I think the former is unlikely, as I have been writing lots of AMX code lately, with excellent test coverage, and I'm yet to see any unexplained failures in my software tests, e.g. something that behaves differently from the M3 than the M1 I also have here (using your documented M1 features, and also some of the documented M2 features, which work as expected on the M3). So hopefully there are new features in the M3.

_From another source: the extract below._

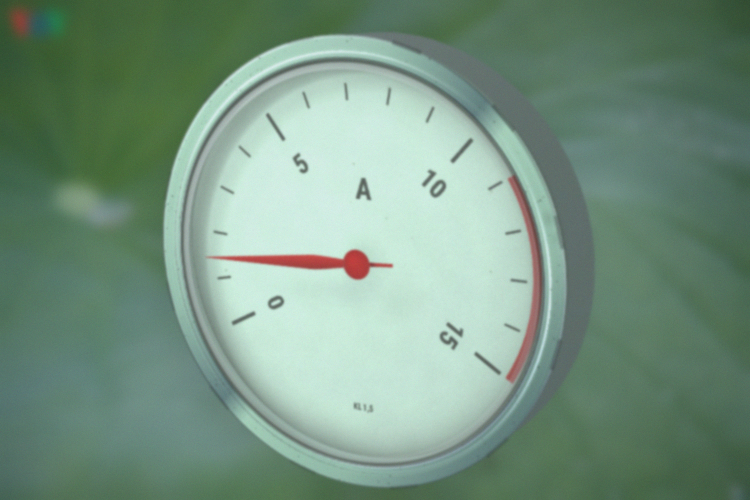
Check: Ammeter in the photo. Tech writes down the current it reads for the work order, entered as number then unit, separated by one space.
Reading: 1.5 A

I investigated this a bit by changing the random values, and I see that for AMX_LDX
and AMX_LDY
, out of the previously ignored bits (63, 61 and 59), only bit 61 is always set in case of a test error; for 63 and 59, they are sometimes set and sometimes not (indeed, I've seen an error for which bits 63 and 59 were not set, only 61 was).

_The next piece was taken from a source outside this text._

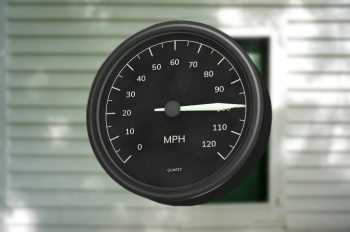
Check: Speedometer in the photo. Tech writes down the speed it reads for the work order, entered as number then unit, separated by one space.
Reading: 100 mph
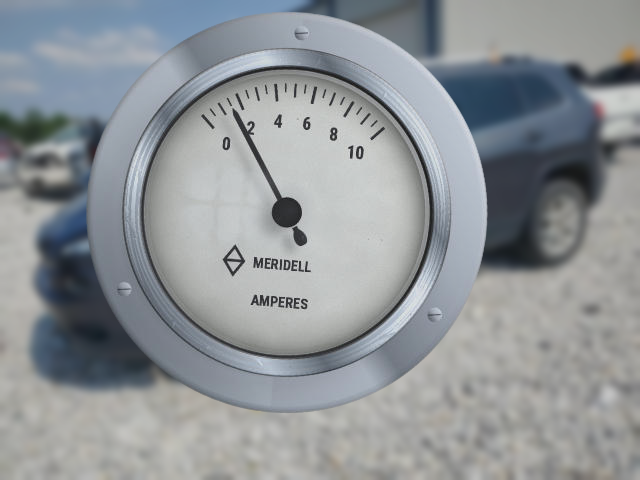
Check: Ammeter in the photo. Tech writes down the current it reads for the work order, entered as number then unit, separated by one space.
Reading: 1.5 A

So I wrote a small program to investigate this, and found that bit 61 represents a strided load: when loading pairs, the stride is 4 (that is, if you start at X0
, it loads to X0
and X4
), whereas when loading 4 at a time, the stride is 2 (e.g. X0
, X2
, X4
, X6
). I will attach a test program and its output on my M3. For AMX_LDY
, results are identical.
As for AMX_MATINT
, I collected a bunch of values where the tests fail:
0xd060b15ad5995f37
0xd26ab256885620e0
0xd060b15ad5995f37
0x0e61b375b73c8104
0xbc7870a58e4864bc
0xce6b3046d4af6812
0xa069335db08b4b0e
0x5a71b34bf47fe485
0xee7172c6ce0a04ec
0xa87ef14a1baca54d
0xb662b045bc40cdb0
0xc4697074e454ab6f
ANDing these together, the common theme is bits 44, 45, 53 and 54 set. I see that having bits 53 and 54 set means an indexed load in ALU mode 8. For that mode, there are two lane width modes (i.e. bits 45:42): 10 or any other value. However, having bits 44 and 45 set would correspond to 12.
If you'd like to investigate, but don't have access to an M3, I can run any tests you need; just let me know.
I had been wondering whether there were any additions/enhancements in M3, and seemingly the answer is yes. I don't have any M3 hardware of my own at the moment, and to do the reverse engineering myself I'd need SSH access to an M3 machine for a few days.
Thanks for the reply.
I can gladly create an account for ssh access on my M3. However it is my personal laptop, so (rarely) it may be offline — however it’s even more rare for me to shut it down completely. So using tmux
/screen
should be a workable solution.
If you’re up for this, we just need a way to contact each other. I don’t see an email listed either in your repository or in your website. How can I contact you? I’m not familiar with any GitHub features like direct messages. Failing that I could reply here with my email address.
For matint
, looks like M3 adds the configuration of ALU mode 8 lane width mode 12, interpreted as 8-bit X and 16-bit Y and 32-bit Z (similar to vecint
lane width mode 12). I think e159758 covers it, along with the ldx
/ldy
extension you described.